Do you sometimes feel that your business takes all your best energy out of you, rather than energising you to do your best work? If that’s true of you, it’s worth looking at the way you are using your time and energy.

When we set up our own businesses we often try to do everything ourselves. We want to be careful with cash before we have a reliable income, and we want to understand our businesses inside out. The problem with this is that it can work against us, without us even noticing.

Why time is also energy

When you are doing something you love, things can flow easily. Time flies, and you can come out with a sense of satisfaction and achievement. But doing something that’s not easy or enjoyable is very different. It requires a lot more energy, a lot more willpower and determination to make it happen. And that comes at a cost.

Science is now beginning to look at willpower as being like a muscle. You can build it up with exercise, but it gets exhausted if you don’t manage it carefully.

When you’re spending your day forcing yourself to do things you don’t enjoy, or aren’t good at, you’re using up your precious willpower energy. And once the brain starts to perceive it’s becoming exhausted, it changes how it functions. The changes it causes in your body and brain damages your ability to work at your best, to make good decisions and to keep focused. The implications of this are huge.

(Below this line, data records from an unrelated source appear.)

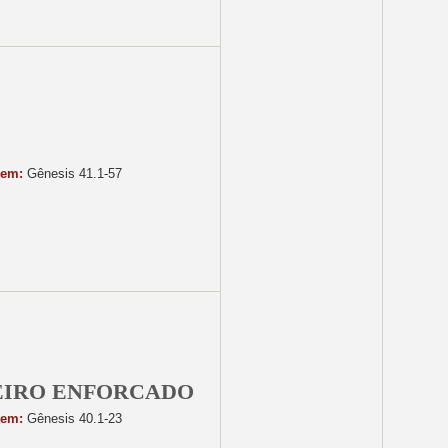
gem:
Gênesis 41.1-57
DEIRO ENFORCADO
gem:
Gênesis 40.1-23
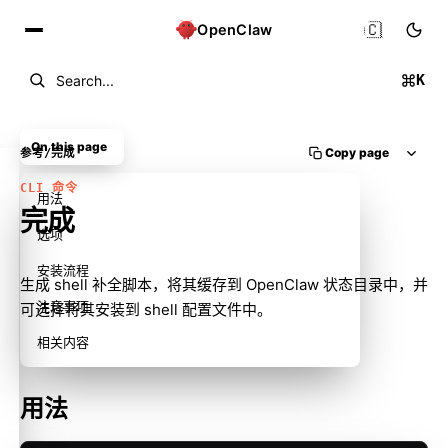
🇨🇳
OpenClaw
K
Search...
On this page
Copy page
参考
/
完成
CLI 命令
用法
完成
选项
安装流程
生成 shell 补全脚本，将其缓存到 OpenClaw 状态目录中，并
注意事项
可选择将其安装到 shell 配置文件中。
相关内容
用法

Why dieting makes you unfaithful

Smokers trying to quit are more likely to over-indulge on unhealthy food. Even more alarmingly, dieters are more likely to have affairs than non-dieters. It seems that too much concentration on one thing simply reduces the amount of willpower you have left for other things. The most dangerous thing is that you’re likely not to be aware it’s happening. What are the chances of you connecting cutting out biscuits with falling for the mysterious stranger you meet at a party?

The danger with doing the difficult tasks first thing

Many people try to do the jobs they dislike, first thing in the morning. That makes sense in that you’re likely to have maximum willpower energy available to you. But the problem is that by the time you’ve finished doing the job you struggle with, your ability to do other things has been diminished. If your business is built on your intellectual energy, you’re compromising what you do later in the day.

How to identify the energy drains in your business

The first stage is to work out what’s taking away your time and energy. This is a simple exercise to help discover where you put those two valuable resources. Spend a week writing down everything you do. Next to each task, give it three scores:

  1. How much you enjoyed it, on a score of 1-5 (hated it – loved it)
  2. How much the job needed your unique skills and experience, again on 1-5 (1= I don’t add anything unique; 5 = only I could do it).
  3. The total of the two scores.

It’s worth considering whether you can divide a task into two parts: planning it, and doing it.

Pin down the tasks to get help with 

You should start off by looking for tasks with a total score of 2-4. These are to be the jobs that are stealing your energy and your time from more important work. It’s not good use of your time or energy to be doing any of these things. Tasks with a 5 or 6 are probably areas where you’re adding little yourself, unless your unique value score is 4 or 5. Getting the right person to do those tasks will allow you to use your time and energy more effectively.

Improving your systems

You might discover that you’re spending a lot of time on something because you haven’t got the right system or equipment in place. In that case, it’s often worthwhile getting in an expert to help you get things organised, whether that’s updating your IT setup, decluttering your study or setting up a filing system. You’ll quickly regain the cost of it by the hours you’ll save.

How to find the right person

Once you’ve identified the tasks that are stealing your valuable energy, it’s time to find someone else to help. Here are a few questions to ask:

  • Do you need someone in person, or could they work remotely?
  • Do you need someone to work regularly, or for one-off tasks?
  • What skills are essential, and what would be nice to have?
  • Do you know someone you could approach already? Who have you met networking, on Twitter or LinkedIn, or even at the school gate?
  • If you don’t know someone, might your network be able to come up with some suggestions?

If you’re early in your business, either part-time or flexible help (where you pay just for the hours or  projects) may be suitable.

For flexible help, sites like People Per Hour or Elance offer freelance remote help. In London, YoButler provides practical, in-person assistance by the hour, and there are similar agencies or individuals in many other areas. You could check small ads in local cafes or business centres, or place an ad. If you need an individual or company with specialist skills, try searching or asking in a group on LinkedIn, or even Google. Gumtree can be another useful place to advertise or search. You can find other links and resources in my author bio below!

If you’re employing someone, you’ll need to follow legal requirements, but using someone self-employed or through an agency can be simpler in the early days.

Can I afford it?

Getting in help needn’t be expensive. Start small to limit your risk. You could barter help with someone who’d like your skills: just make sure that you’ve agreed exactly what you’re swapping in advance. If you can’t stretch that far, make a plan now of who you’d like to use and for what, and what additional revenue you need to be able to do it. That way you can get help as soon as you get that money.

Use your time and energy to follow your passion

Remember that you’re not paying for that task to be done. You’re paying for the time and energy for you to do what you love and what you’re good at. If that’s at the heart of your business, you’ll find that’s the way you can start to regain your passion for what you do, and with it grow your clients and your income.